Structural and stratigraphic modeling follows with facies identification, mapping and gridding which could be simple structured to complex unstructured.  Both indicator and Gaussian simulations are performed to populate the reservoir attributes on the grid.  This results in the creation of realistic, robust upscaled geological models for input to simulation and field development planning studies, incorporating reservoir heterogeneity from the mega to the micro-scale.   Emphasis is on an iterative approach between the static and dynamic model.  Advanced Petrel models for dual-porosity systems have also been used.  Probabilistic studies of reserve estimates have helped clients in acquisition and investment decisions and reservoir simulation.

Several engineering analysis is performed prior to setting up the reservoir model.  Production diagnostics provide spatial relationship of reservoir properties.  Fluid, rock and rock fluid analysis provide and validate attributes that have been suggested form other methods or analogs. 

Some special algorithms devised in-house and other state-of-the-art methodologies cited in the literature form the basis of these analyses.  Appropriate commercial tools are used to supplement the above tasks.  Once the input data is organized and loaded to the reservoir simulation deck, a systematic plan is contemplated for the simulation project. 

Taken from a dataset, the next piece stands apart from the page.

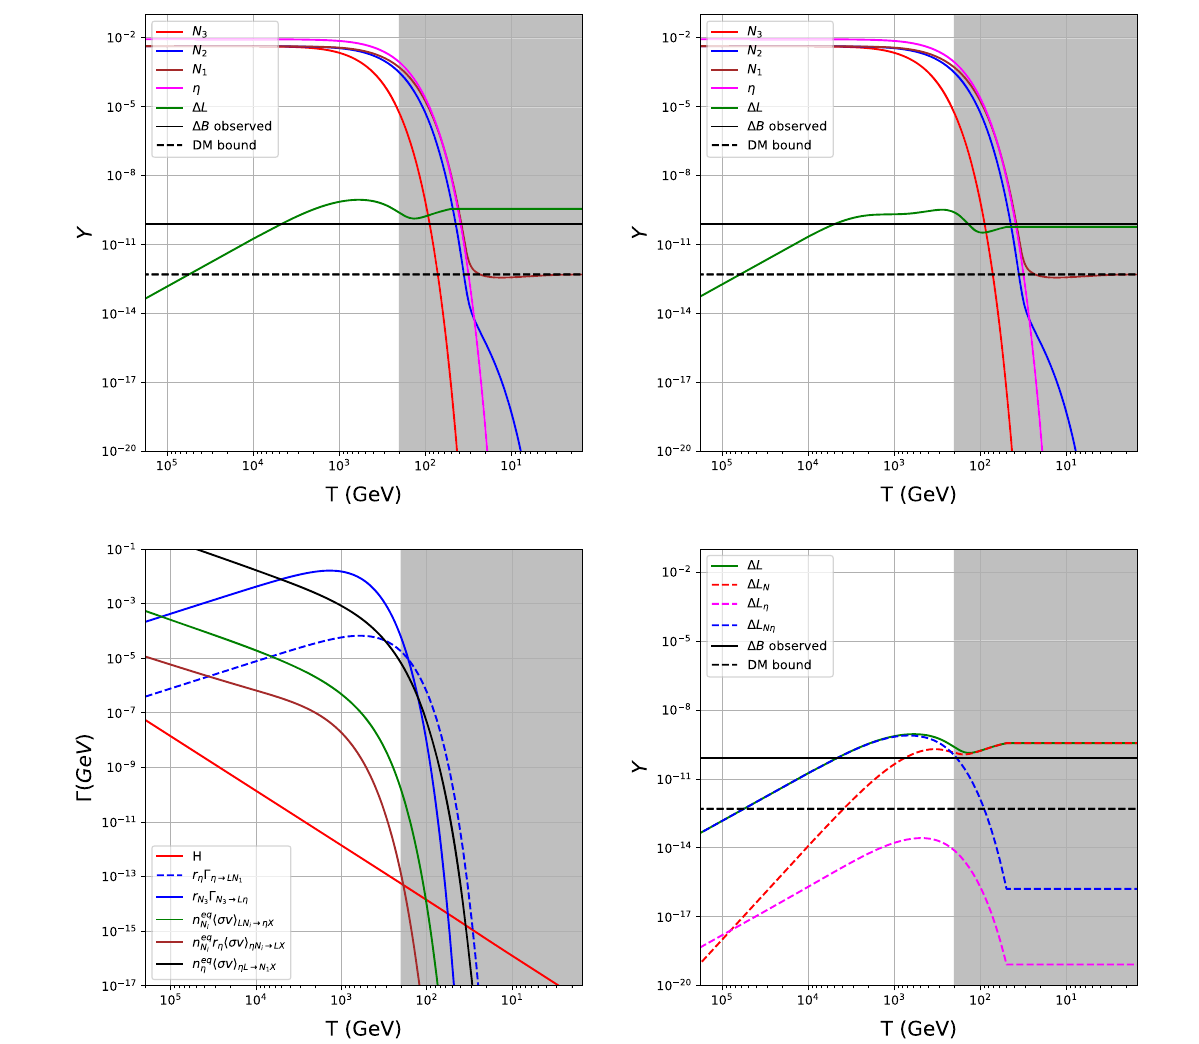
(co)annihilation contributions of each channel to the asymmetry. The solid (dashed) black line corresponds to the baryon asymmetry (DM abundance) observed at present epoch ( T ∼ 0). Shaded regions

Reservoir simulation is a comprehensive framework to evaluate and optimize the performance of oil and gas fields.  The influence of many key reservoir and fluid properties on oil recovery can be captured by using this method. 

Analytic tools no longer yield meaningful results for complicated reservoirs or reservoir fluids. Many key questions about the optimum development scheme for a particular reservoir can be answered by performing simulations after carefully characterizing the reservoir. By integrating these results with surface planning requirements, a robust field development plan can be developed.